**Exercise set**
(A) Print everything in the book reviews from "When Jimmie Ray" down to "ignore the cold.", word for word.
(B) Pick up the book reviews where they end and continue writing them.

*** Opening of Exercise passage ***

At times, Solange comes off as a sexy, ditzy airhead, who even in her 50s turns heads with her cute figure. She writes in a dream journal of dark places that reminded me of someone suffering from PTSD (Post Traumatic Stress Disorder). There are hints that she may have been sexually abused earlier in life and Paul-Michel rescued her, the only man she probably ever loved, and losing him solidified her PTSD.
This novel, which meanders through the head of someone who has almost lost herself to darkness, is an intriguing character study and it isn't a nice place to be if you are Solange, but it is worth the read if you are someone who enjoys stories that do not follow a formula genre outline. I enjoyed reading Midnight Tequila and recommend it.
Love and Synergy: Words Dedicated to Family and Friends By Rebecca Loyd
(AuthorHouse / 1-438-99955-0 / 978-1-438-99955-5 / November 2009 / 160 pages / $13.99 / Hardcover $22.99)
Reviewed by Malcolm R. Campbell for PODBRAM
“Rev. Jimmie Ray Loyd, age 61 of Jacksboro, died June 27 at his home. He was an Ordained Baptist Minister in 1980 and was founder and pastor for the past 25 years of the Pioneer Baptist Church. He was loved by family, friends & all who knew him.” -- The LaFollette Press, LaFollette, TN, July 3, 2004
Obituaries are news carefully written in an age-old, one-size-fits all style, that informs readers about what happened without—in most modern newspapers—conveying the full emotional import of the event and the days leading up to it from the perspective of family and friends.
When Jimmie Ray Loyd was diagnosed with acute myelogenous leukemia, he asked his daughter to share his story. In Love and Synergy, Rebecca Loyd accomplishes this request in a straightforward, heartfelt manner that honors her father and family while offering comfort to others facing a terminal illness.
Love and Synergy is a story about the last year of a man’s life, and it begins with a memory of Jimmie and his wife Beatrice building a fire in the potbelly stove of the church that Loyd founded while their children Yvonnia, Jimmy and Rebecca play nearby and try to ignore the cold.

*** Close of Exercise passage ***
*** Opening of Information ***

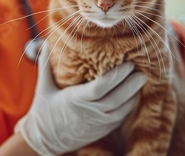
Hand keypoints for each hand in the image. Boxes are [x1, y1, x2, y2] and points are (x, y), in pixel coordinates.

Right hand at [14, 42, 146, 154]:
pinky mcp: (102, 130)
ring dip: (133, 95)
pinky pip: (120, 117)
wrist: (45, 140)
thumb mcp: (43, 88)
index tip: (127, 64)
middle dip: (131, 84)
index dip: (116, 76)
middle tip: (141, 71)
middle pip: (116, 98)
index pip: (100, 87)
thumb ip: (45, 65)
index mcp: (75, 99)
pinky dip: (129, 106)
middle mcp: (89, 112)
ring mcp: (97, 123)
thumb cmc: (43, 112)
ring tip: (140, 80)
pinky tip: (133, 95)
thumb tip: (47, 43)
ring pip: (122, 109)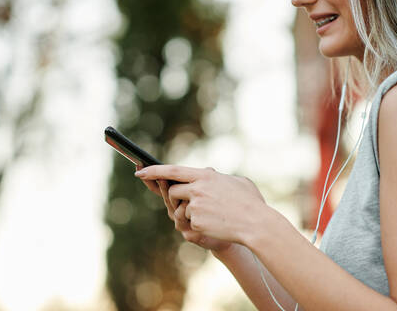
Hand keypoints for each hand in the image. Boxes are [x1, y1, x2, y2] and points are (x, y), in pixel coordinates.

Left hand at [135, 165, 270, 245]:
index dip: (154, 171)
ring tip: (215, 215)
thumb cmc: (251, 203)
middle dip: (178, 198)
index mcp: (205, 175)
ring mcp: (196, 206)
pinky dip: (201, 225)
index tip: (140, 171)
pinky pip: (191, 223)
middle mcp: (197, 188)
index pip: (172, 170)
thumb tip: (210, 173)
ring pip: (182, 210)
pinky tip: (216, 224)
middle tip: (194, 203)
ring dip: (193, 213)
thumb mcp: (238, 182)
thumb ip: (219, 177)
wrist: (256, 224)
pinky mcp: (196, 223)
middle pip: (172, 192)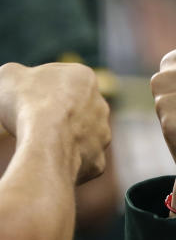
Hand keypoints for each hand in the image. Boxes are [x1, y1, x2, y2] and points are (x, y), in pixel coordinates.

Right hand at [0, 62, 110, 183]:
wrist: (45, 140)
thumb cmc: (27, 103)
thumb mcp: (7, 77)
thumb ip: (13, 75)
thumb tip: (12, 79)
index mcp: (83, 77)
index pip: (60, 79)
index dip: (38, 89)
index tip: (23, 98)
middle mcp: (101, 105)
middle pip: (74, 109)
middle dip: (56, 115)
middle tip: (30, 122)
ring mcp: (103, 134)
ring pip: (81, 137)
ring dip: (64, 139)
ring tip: (39, 143)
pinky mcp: (98, 160)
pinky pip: (82, 163)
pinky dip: (67, 164)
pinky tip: (49, 162)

*** Close of Information ***

**Answer list**
(A)
When Jimmie Ray Loyd was diagnosed with acute myelogenous leukemia, he asked his daughter to share his story. In Love and Synergy, Rebecca Loyd accomplishes this request in a straightforward, heartfelt manner that honors her father and family while offering comfort to others facing a terminal illness.
Love and Synergy is a story about the last year of a man’s life, and it begins with a memory of Jimmie and his wife Beatrice building a fire in the potbelly stove of the church that Loyd founded while their children Yvonnia, Jimmy and Rebecca play nearby and try to ignore the cold.

(B)
During the first fifteen years of his ministry at the Pioneer Baptist Church, the Reverend Loyd continued his day job in the construction business. However, the congregation wanted him available on a full-time basis. Rebecca Loyd writes that “when Dad was first diagnosed with acute myelogenous leukemia, we became angry that his retirement has been taken from him. In retrospect, he had been given the opportunity for ten glorious years to focus on what he loved most—serving as pastor of Pioneer Baptist Church.”
The journey Jimmie Loyd and his family took during his last year moves quickly from old memories to a doctor’s appointment to learn why he looks and feels so tired. After his physical, Loyd says he’s okay and that he will check in with the doctor again after they get back from a trip to Oregon to visit his son Jimmy and his wife Amy.
Once in Oregon, it’s obvious Loyd is more than simply tired. Hospital tests show he has leukemia and more testing shows that the form of leukemia he has is “a vicious disease… that affects red blood cells, platelets, white blood cells, and bone marrow.” The family fathers, an aggressive treatment program is prescribed, and remission comes and goes on a hope-against-hope rollercoaster ride of emotions during good days and bad days.
Known up and down the hall as “the preacher man from Tennessee,” Loyd fights his vicious disease with a positive attitude and determination that endears him to the hospital’s staff and volunteers. The staff sees the love and support of his family as they face each turning point and hard decision including the one to go home to Tennessee when there is nothing else the hospital can do. His doctors and nurses give him a standing ovation on the day he is discharged.
Love and Synergy is a story about the Reverend Jimmie Loyd, and his faith runs through it like a deep river. Love and Synergy is also a story about a family’s unconditional love and support for each other, and it ends as an inspiration to all who face similar journeys. The author’s father would like that.